GCP's Finality: Personal Integrity

Article

Applied Clinical Trials

Applied Clinical TrialsApplied Clinical Trials-03-01-2006
Volume 0
Issue 0

Personal integrity is what we need to insist on as the finality of good clinical practice.

During the past 15 years, good clinical practice (GCP) has developed from operational guidelines for industry-sponsored research to national legal and ethical frameworks against which all research involving human subjects is measured and appreciated. During the same period science and industry witnessed a rapid globalization of stakeholders and contributors to pharmaceutical, genetic, and indeed all biomedical research. GCP has become the common denominator for regulating, carrying out, and evaluating research around the world.

Francis P. Crawley

As an evolving standard for science and ethics in the implementation and execution of research, GCP represents a shared understanding of correct procedures for arriving at sound research conclusions for public health decisions while protecting the dignity and well-being of research participants. It is GCP's ability to marry science and ethics in research that makes it so convincing for society and the organizations and individuals engaged in research.

Concrete pillar of trust

The ongoing development and implementation of GCP into all aspects of research involving human participants, in all regions and areas of research, provides the fundamental pillar on which society can build trust in the research process and its results. Trust in research and in researchers has been seriously shaken over the past few years, however legitimately, by a growing list of reports of failures to follow appropriate standards and procedures in clinical trials. Behind each of these failures, whether viewed as an anomaly or as systemic, society senses a fundamental failure in individuals to accept or exercise certain responsibilities.
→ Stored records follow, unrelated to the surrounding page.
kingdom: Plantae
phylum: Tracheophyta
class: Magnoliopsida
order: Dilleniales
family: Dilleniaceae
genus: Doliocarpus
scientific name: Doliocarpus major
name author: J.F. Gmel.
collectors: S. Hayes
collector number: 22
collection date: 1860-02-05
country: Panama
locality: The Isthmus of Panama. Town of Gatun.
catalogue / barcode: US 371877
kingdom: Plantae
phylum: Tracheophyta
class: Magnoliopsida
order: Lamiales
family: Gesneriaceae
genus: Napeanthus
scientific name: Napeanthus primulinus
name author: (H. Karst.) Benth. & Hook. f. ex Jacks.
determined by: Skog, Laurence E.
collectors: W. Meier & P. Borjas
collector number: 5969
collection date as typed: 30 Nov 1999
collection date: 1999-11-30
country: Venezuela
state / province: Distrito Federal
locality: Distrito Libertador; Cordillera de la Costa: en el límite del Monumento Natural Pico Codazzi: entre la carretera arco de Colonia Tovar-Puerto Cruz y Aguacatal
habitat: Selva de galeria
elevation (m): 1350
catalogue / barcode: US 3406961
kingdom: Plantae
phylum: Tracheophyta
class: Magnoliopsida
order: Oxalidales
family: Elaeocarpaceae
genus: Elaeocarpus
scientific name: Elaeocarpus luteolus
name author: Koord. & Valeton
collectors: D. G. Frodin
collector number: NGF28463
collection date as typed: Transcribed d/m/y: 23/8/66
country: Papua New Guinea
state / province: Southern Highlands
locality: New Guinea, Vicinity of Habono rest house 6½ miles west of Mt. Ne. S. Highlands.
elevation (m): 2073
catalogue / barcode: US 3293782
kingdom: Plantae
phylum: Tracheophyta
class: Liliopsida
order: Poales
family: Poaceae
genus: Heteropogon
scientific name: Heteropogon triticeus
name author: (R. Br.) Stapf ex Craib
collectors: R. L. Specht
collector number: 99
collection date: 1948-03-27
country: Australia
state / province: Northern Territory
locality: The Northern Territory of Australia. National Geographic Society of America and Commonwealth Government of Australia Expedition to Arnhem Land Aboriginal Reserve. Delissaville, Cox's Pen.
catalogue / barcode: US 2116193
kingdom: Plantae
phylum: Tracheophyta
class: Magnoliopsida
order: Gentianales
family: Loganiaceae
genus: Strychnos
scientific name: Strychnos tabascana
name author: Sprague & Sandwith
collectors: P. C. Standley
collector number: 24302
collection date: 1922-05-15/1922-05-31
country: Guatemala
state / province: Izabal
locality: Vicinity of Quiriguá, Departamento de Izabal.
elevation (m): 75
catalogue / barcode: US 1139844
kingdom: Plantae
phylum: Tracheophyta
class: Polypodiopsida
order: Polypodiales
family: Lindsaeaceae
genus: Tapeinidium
Amid all of today's skepticism, controversy, and finger pointing regarding trials, GCP provides the only complete framework for industry, academic, and government accountability. GCP is fundamentally concerned with identifying and assigning responsibilities in clinical trials: the ethics committee's responsibilities, the investigator's responsibilities, the sponsor's responsibilities, and even the regulator's (government's) responsibilities. To paraphrase the FDA, GCP makes all parties in research responsible for science and ethics.

However, the responsibilities so clearly outlined in GCP mean very little in the abstract. They are most cogent and convincing, but also extremely difficult, in the concrete: "What is my responsibility?"

Results and protection

As a research director, monitor, or auditor—or as an investigator or GCP inspector—you need to ask yourself: "How do my activities in this specific research project contribute to accurate scientific results while providing the highest concern and protection for participant safety and well-being?" As an educator or member of an ethics committee, DSMB, or an international association dedicated to promoting and developing clinical research, you should ask: "What is my responsibility toward the protection of research participants and the promotion of science in the interest of public health?" and "What is my bottom line?"

Perhaps the first paragraph of every GCP guideline (law or handbook) should read, paraphrasing Helsinki, "The duty of every person engaged in biomedical research is to promote and safeguard the health of the people. His or her knowledge and conscience are dedicated to the fulfillment of this duty."

"My responsibility" is the most challenging and, at times, the most disturbing part of the GCP equation. No amount of oversight or review can substitute in clinical trials for individual commitment to reconciling knowledge and conscience in each step of the research engagement. Good research organizational and systematic structures cannot substitute for personal integrity; rather, these structures need to be built on responsible engagement in ways that promote transparency and accountability.

And what if this reconciliation eludes us? What if alongside the demand to fulfill this duty, our jobs or our organizations somehow threaten to put our engagements in conflict with good science or good ethics? What then is my responsibility? How should I decide?

Personal integrity is the finality of GCP. Personal integrity is also an achievement; it cannot be found in a guideline or regulation. Perhaps it is only one achievement among others. From the points of view of science and ethics, however precarious, GCP remains my responsibility.